■ Action item: Transcribe the text lines of the records below verbatim, keeping each line in its original order. Leave the pictures out of your answer.
----------
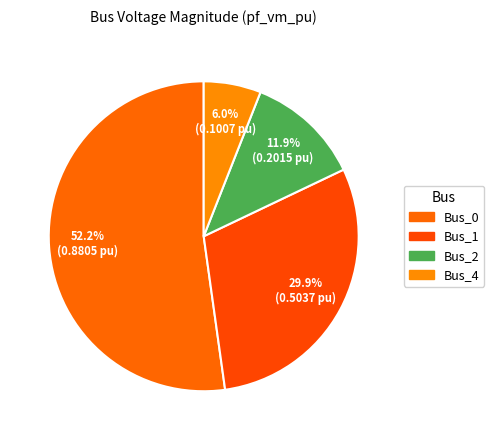

What is the majority slice?

Bus_0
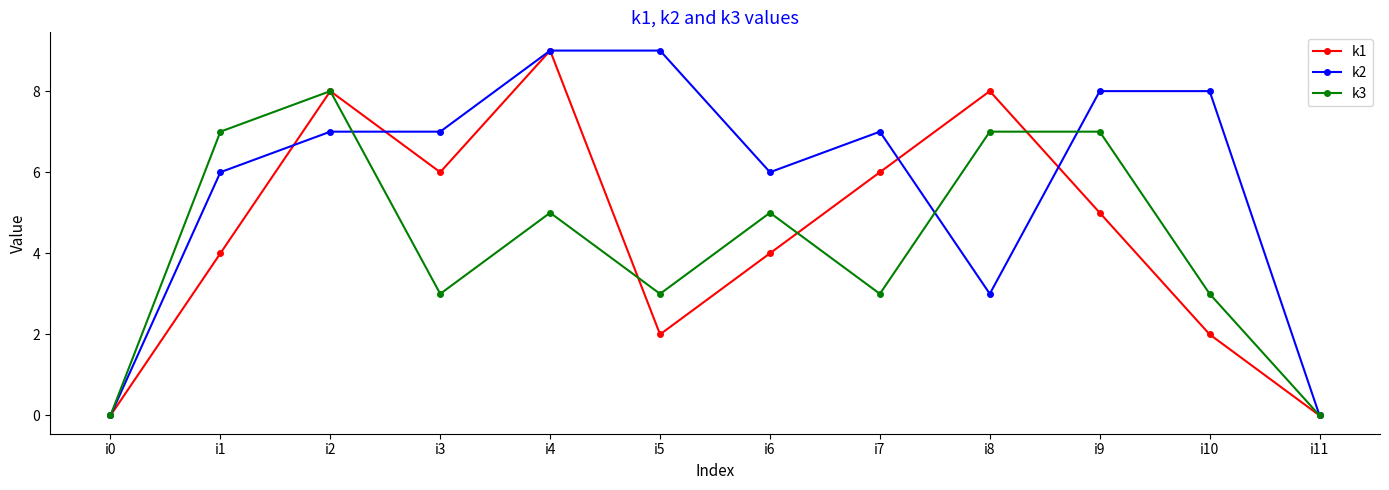

Where is the first local maximum for k3?

i2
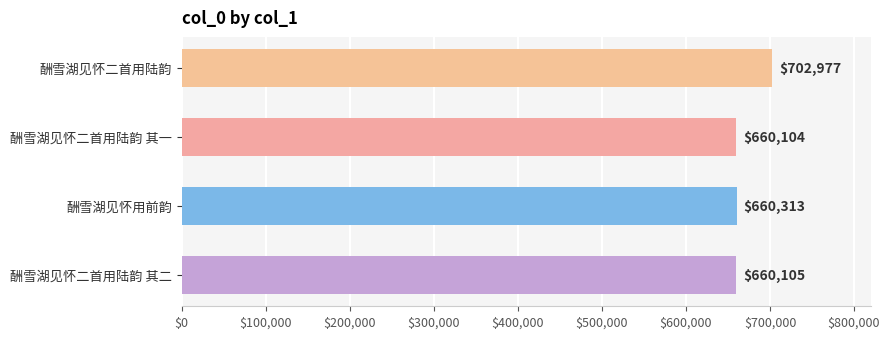

At which category does the chart reach its minimum across all series?

酬雪湖见怀二首用陆韵 其一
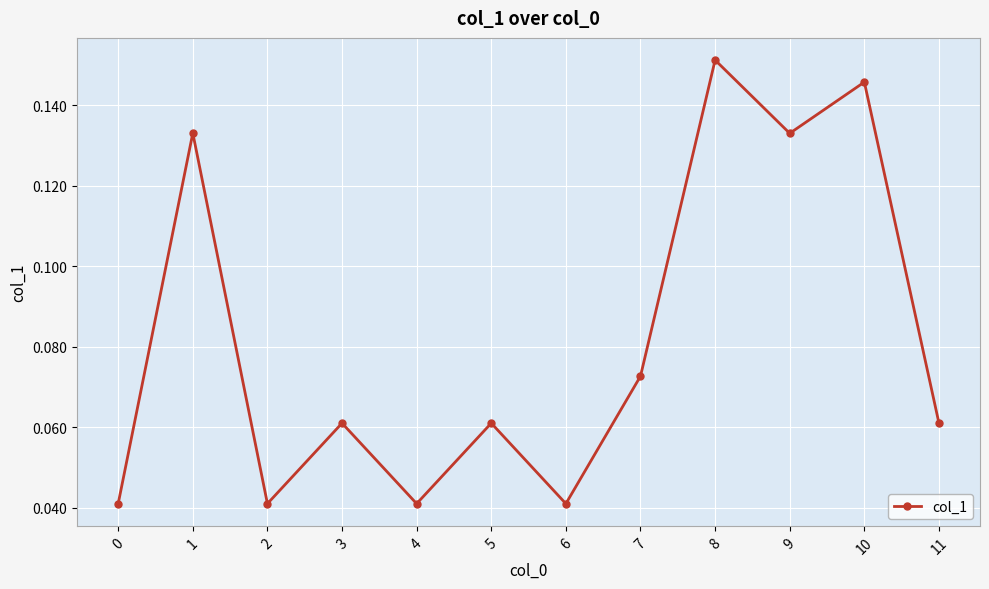

At which category does the data reach its first local valley?

2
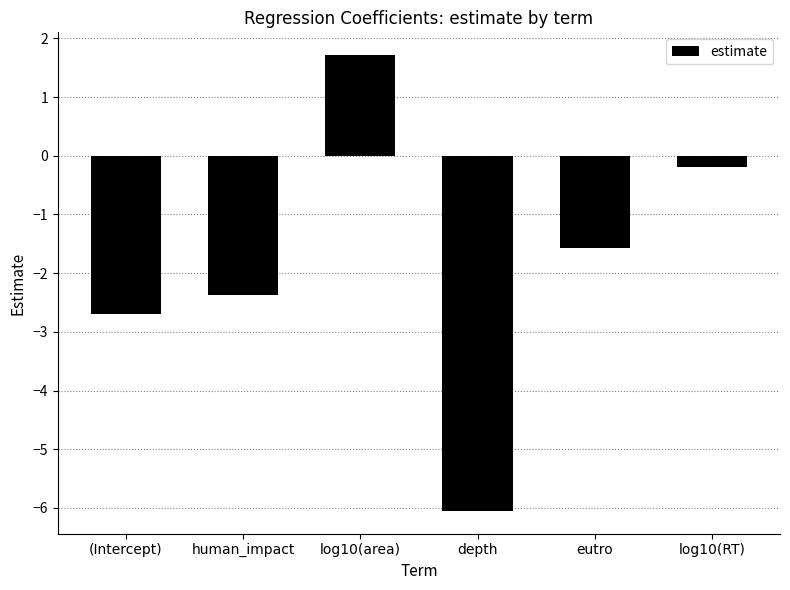

How many series are shown in this chart?

1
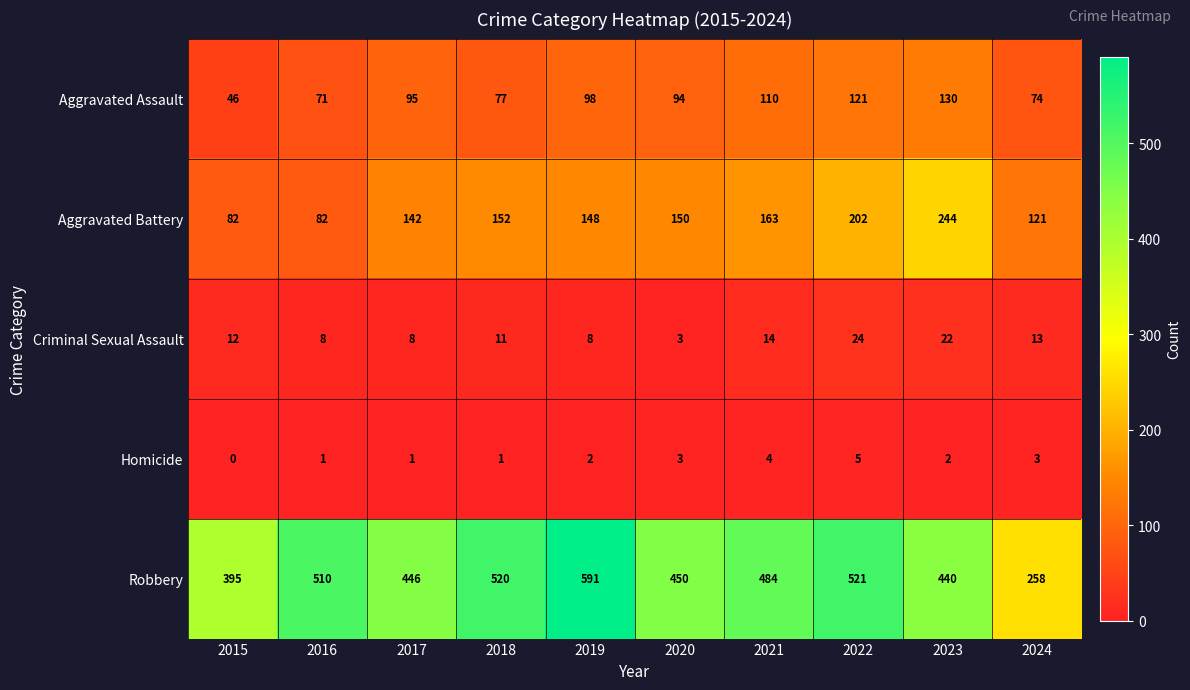

What is the approximate value of Aggravated Assault at 2020?

94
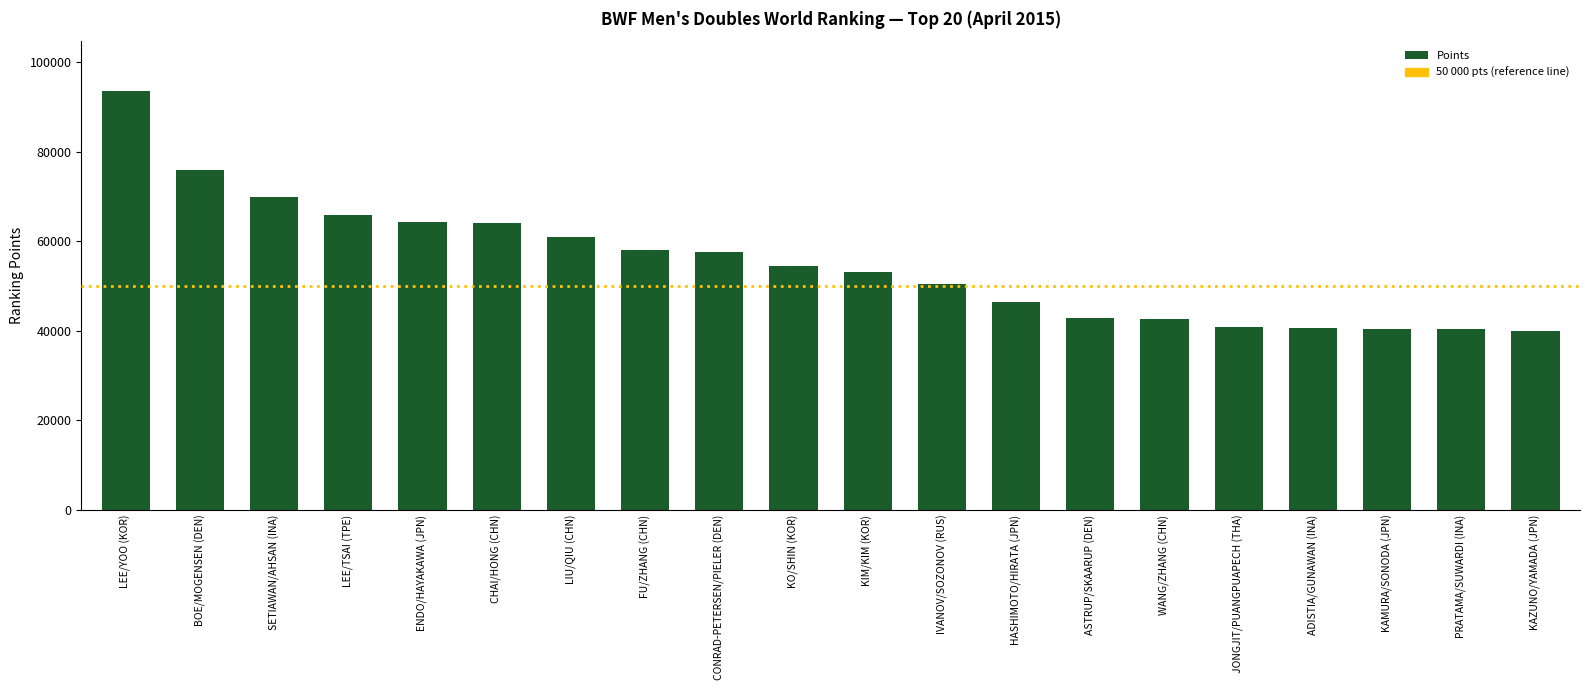

What is the maximum value shown in the chart?

93488.2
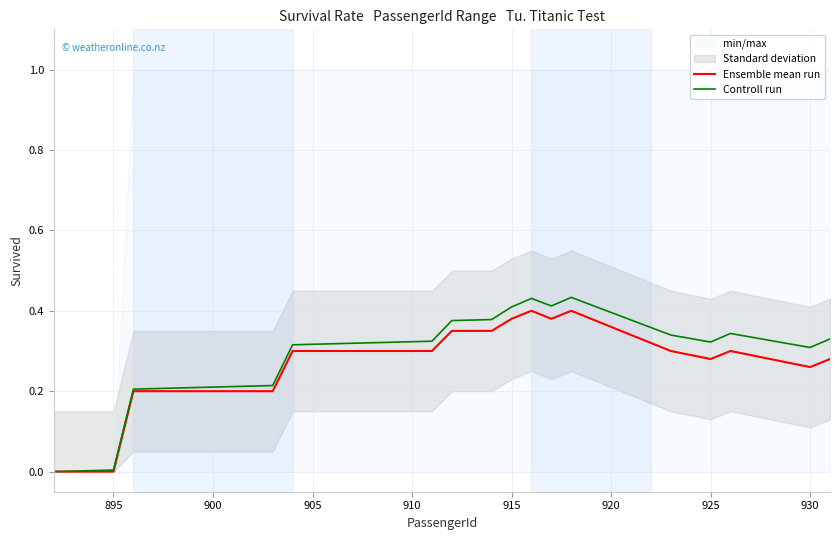

Which series has the largest range (max minus min)?

Controll run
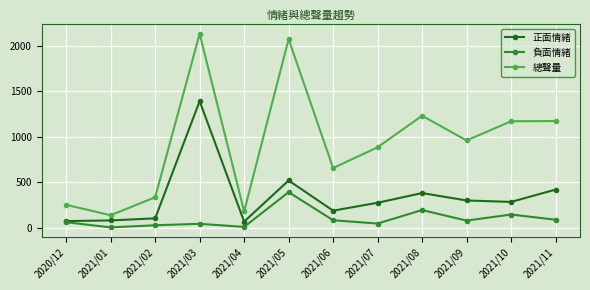

Which series has the largest range (max minus min)?

總聲量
----------
■ The completed task:
What is the majority slice?

Bus_0

Where is the first local maximum for k3?

i2

At which category does the chart reach its minimum across all series?

酬雪湖见怀二首用陆韵 其一

At which category does the data reach its first local valley?

2

How many series are shown in this chart?

1

What is the approximate value of Aggravated Assault at 2020?

94

What is the maximum value shown in the chart?

93488.2

Which series has the largest range (max minus min)?

Controll run

Which series has the largest range (max minus min)?

總聲量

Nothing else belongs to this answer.